Многие из нас, познакомившись с Семеном поближе, убедились, что парень он хороший, добродушный, не жадный. Получив из дому посылку, Семен мог поделиться не только с другом, но и просто с тем, кто был рядом. Но Потапенко решил отыграться на нем. Пользуясь уставом, это было легко. Опоздал на две секунды встать в строй — получай наряд вне очереди. Подворотничок недостаточно белый (кому знать — достаточно он белый или нет) — опять наряд. Кому идти в посудомойку? — Аккерману. Месяца через три Семен пожух и осунулся так, что на лице остались только одни глаза. Малашин, парень из Челябинска, сказал мне: «Слушай, Володя, ведь погубит Потапенко этого паренька. Когда такие люди молчат, не кричат, не жалуются — значит, дело плохо… Мне этот парень лично по душе. Подумаешь… Аккерман… Будто фамилия делает человека». Его мнение было моим мнением. Но… Не только в армии, но и на гражданке у нас частенько существует «но». Устав ведь целиком в руках у дурака и мерзавца. Что я мог ответить Малашину? Я и сказал, что мог: «Ты прав. Но… Потапенко нам не сбросить. Устав изменить мы тоже не можем. Как сказал мне один дед: всё боремся со злом и всё победить его не можем. Выходит, что зло непобедимо. Так что предоставь Аккермана его судьбе». Малашин мне ответил: Не оставлю я его. И судьба тут ни при чем. Не оставлю я его Потапенко. И это мое последнее слово.

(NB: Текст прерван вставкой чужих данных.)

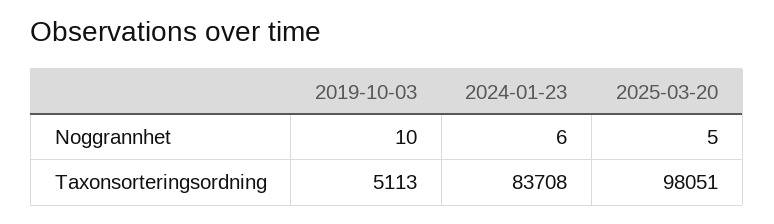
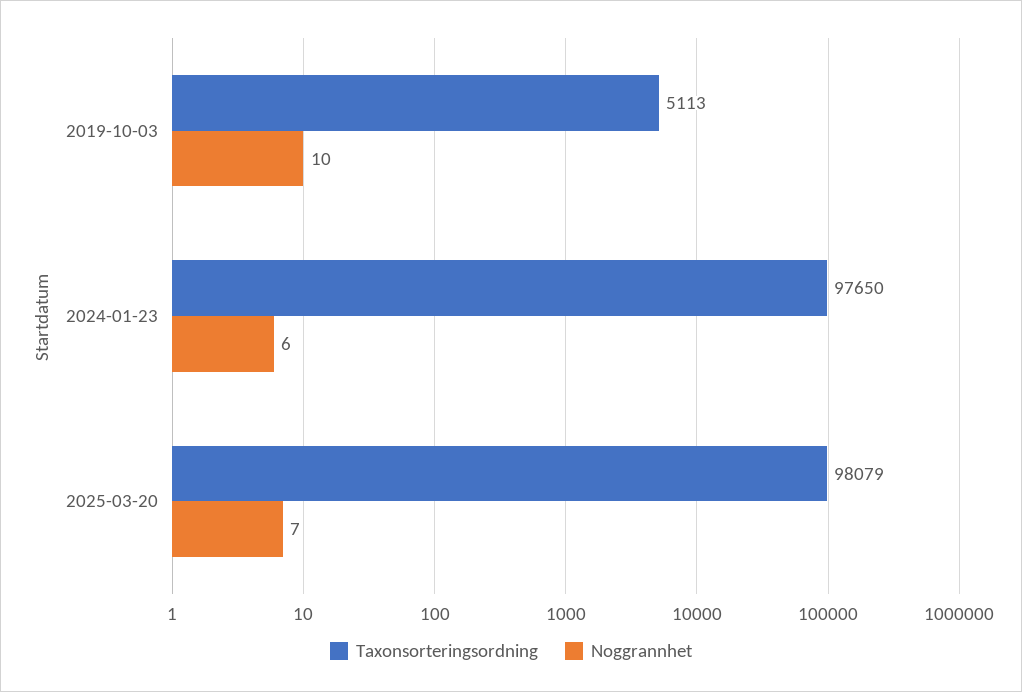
  {
    "Noggrannhet": {
      "2019-10-03": 10,
      "2024-01-23": 6,
-     "2025-03-20": 5
+     "2025-03-20": 7
    },
    "Taxonsorteringsordning": {
      "2019-10-03": 5113,
-     "2024-01-23": 83708,
+     "2024-01-23": 97650,
-     "2025-03-20": 98051
+     "2025-03-20": 98079
    }
  }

Через день я попал в караул. Вернувшись, узнал, что Малашин очутился на гауптвахте. Я пошел к командиру батареи и спросил у него, почему посадили Малашина. Вместо ответа командир покачал головой и дал мне десять суток. Добавил, что делает это для моего же блага.
Когда мы с Малашиным отсидели положенное, Аккермана уже не было в живых. Малашин как в воду смотрел. Парень не выдержал. Стоя на посту, он застрелился за пять минут до смены. Он отстоял сутки и в сущности выполнил свои воинский долг. К нему можно было придраться только за те самые пять минут. Он поставил автомат на одиночный и выстрелил себе в сердце.
В поход за анашой
Советская армия — армия не трудовая. Но это нам не мешало грузить зерно на машины по двенадцать часов в сутки и быть, между прочим, весьма довольными: и осмысленной работой, и свободными вечерами. Молодежи в селе было мало — большинство переселилось в город. Насколько мы знали, за нашу работу колхоз платил полку поросятами. Но поросят этих мы так и не попробовали. То ли их на стороне продали, то ли офицеры съели. Проработав двенадцать часов, мы выходили вечером на главную улицу села и искали какую-нибудь дополнительную работу. Иногда нам предлагали зарезать какую-нибудь скотинку. К примеру, невмоготу было иной старушке собственноручно прибить десятка два кроликов, ею вскормленных, она и звала нас. «Сынки, помогите, — говорила она, мужика в доме нет, давно как помер. В лихое время помер…» Старушка, которую мы с удовольствием называли бабушкой, запиналась, испуганно не договаривала и вела нас к клетям. Одна рука хватала кролика за уши, другая, сжатая в кулак, падала на крошечный затылок. Тельце дергалось, из мордашки покапывала кровь, с тушки сдиралась шкурка. Даже когда кроликов было много и приходила привычка убивать, и тогда человечьи глаза избегали встречаться с кроличьими. Когда работа кончалась, приходила старушка, крестилась, давала нам браги либо самогону, сала и хлеба.